なにせ、プロレタリアートの代表のような、社交界とは無縁の家庭に生まれ育ってきたもので、いわゆる社交ダンスの技術を比べ合う競技があるとは夢にも思いませんでした。

それにほら、社交ダンスって、近年中学校から体育に導入された創作ダンスや現代風ダンスとは違い、なんだか、おじさまおばさま達の趣味、って印象あるじゃないですか(失礼ながら)。


高校生と社交ダンス


ちょっと、アンバランスな組み合わせだな、とか思っちゃったわけです。


そこでこの『背すじをピン!と~鹿高競技ダンス部へようこそ~』です。
さすがにジャンプのまんがです。
ただ優雅なダンスで女の子と仲良くするだけのナンパマンガにはなっていません。


そう、ジャンプと言えば、作品のほとんどが、努力友情勝利の三本柱! +そこにかわいい女の子という、王道中の王道を貫き通すある意味漢らしいまでのワンパターンが魅力の雑誌です。

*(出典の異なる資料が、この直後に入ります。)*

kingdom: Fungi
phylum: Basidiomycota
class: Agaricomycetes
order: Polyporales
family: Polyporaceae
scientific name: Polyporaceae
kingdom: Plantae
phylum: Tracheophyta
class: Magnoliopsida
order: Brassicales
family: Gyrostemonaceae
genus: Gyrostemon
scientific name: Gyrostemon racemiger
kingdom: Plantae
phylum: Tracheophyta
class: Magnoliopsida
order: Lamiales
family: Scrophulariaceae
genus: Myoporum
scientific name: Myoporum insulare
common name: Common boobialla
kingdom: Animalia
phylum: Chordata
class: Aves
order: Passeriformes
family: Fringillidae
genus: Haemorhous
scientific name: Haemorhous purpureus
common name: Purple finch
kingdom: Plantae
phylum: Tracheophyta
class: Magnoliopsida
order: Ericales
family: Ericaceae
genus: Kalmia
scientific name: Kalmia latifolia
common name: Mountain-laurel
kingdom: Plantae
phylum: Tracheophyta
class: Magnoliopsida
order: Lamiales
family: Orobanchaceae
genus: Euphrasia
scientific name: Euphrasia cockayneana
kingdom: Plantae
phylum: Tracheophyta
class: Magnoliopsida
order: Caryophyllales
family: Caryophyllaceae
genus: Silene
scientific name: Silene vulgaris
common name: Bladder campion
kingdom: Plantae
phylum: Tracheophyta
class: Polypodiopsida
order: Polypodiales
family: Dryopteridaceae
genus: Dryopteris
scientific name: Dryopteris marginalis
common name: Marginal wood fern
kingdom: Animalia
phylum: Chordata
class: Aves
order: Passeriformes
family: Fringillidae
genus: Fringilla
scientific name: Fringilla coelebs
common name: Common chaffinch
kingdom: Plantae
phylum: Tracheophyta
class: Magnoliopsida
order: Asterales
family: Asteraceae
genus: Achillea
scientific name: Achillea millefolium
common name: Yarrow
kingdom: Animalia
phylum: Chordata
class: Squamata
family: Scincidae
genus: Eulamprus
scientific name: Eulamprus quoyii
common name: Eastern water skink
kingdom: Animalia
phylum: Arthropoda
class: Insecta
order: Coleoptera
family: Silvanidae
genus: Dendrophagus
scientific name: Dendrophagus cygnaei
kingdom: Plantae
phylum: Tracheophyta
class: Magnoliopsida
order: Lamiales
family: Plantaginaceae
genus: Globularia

決してそこからはずれることなく、個性豊かなキャラクターたちが縦横無尽に走り回り、読者を飽きさせることなく疲れさせることもなく、軽く暑苦しくかなりほほえましく読ませてくれる、傑作の一本となっていると思います。


主人公は、勉強も運動もイマイチだけどやるときはやる心のまっすぐなちんちくりん少年。
ヒロインは成績はよくちょっと恥ずかしがり屋だけどどこか芋くささの抜けない幼なじみ系*1小柄美少女。

これだけでも、わたしはたまりません。
プロ作家の絵に他の作家の絵を重ねるのはもしかしたらしつれいかもしれませんが、とだ勝之先生系の絵といいますか*2、コロコロコミックに載っていても違和感のない主人公たち、いいですよね。

レッツ&ゴーとか、大好きですわたし。


いやまあ、例によって盛大に話がずれているので元に戻しましょう。


女の子と“合法的に”手を握れる」と聞いて競技ダンス部に興味を抱いた主人公の土屋雅春くんは、ダンス部の体験入部会場で(ぜったい土屋くんとは目的がちがうと思いますが)同じく入部希望の亘理(わたり)英里ちゃんと出会います。


濃すぎるながらも人当たりのよく面倒見のいい部長や、美人でスタイルもよく、同じくやさしく教えてくれる副部長たちにより盛り上がる体験入部会。


しかし、終わってみれば、誰も彼もが「私には無理」「別世界の人たちだよね」「あんなキレイじゃないし」と、他の部活へと去って行くのです。


そんな中、地味一筋の土屋くんもそう考えます。


自分たちよりずっとキレイでカッコいい同級生たちが及び腰の中、ボクにダンスなんて無理に決まっている。流されて、他の部へ走ろうとする彼の脳裏に浮かぶのは、亘理英里ちゃんのこと。


似合うとか、似合わないとか、そんなことを他の人はおもうかもしれない。
でも、そうじゃない。
ボクはやりたいことをやるんだ。やりたいことだけは自分で決めることができるんだ。


他の友達と同じく同じく、本当はやりたいダンス部をあきらめたと思ったわたりちゃんに「一緒にダンスやろうよ」と精一杯の声をかけた土屋くんは、立派な男の子でした。


同時にこの上ないピエロでしたが・・・・・・*3


そんな感じで、とってもいいマンガです。
ぜひ読んでみて欲しいです。



*1:そういう雰囲気なだけで実際は高校ではじめて主人公と出会っています

*2:もっとも、ヒロイン達以外は等身の高いキャラも多く、絵柄の引き出しは多い方なのだと思います。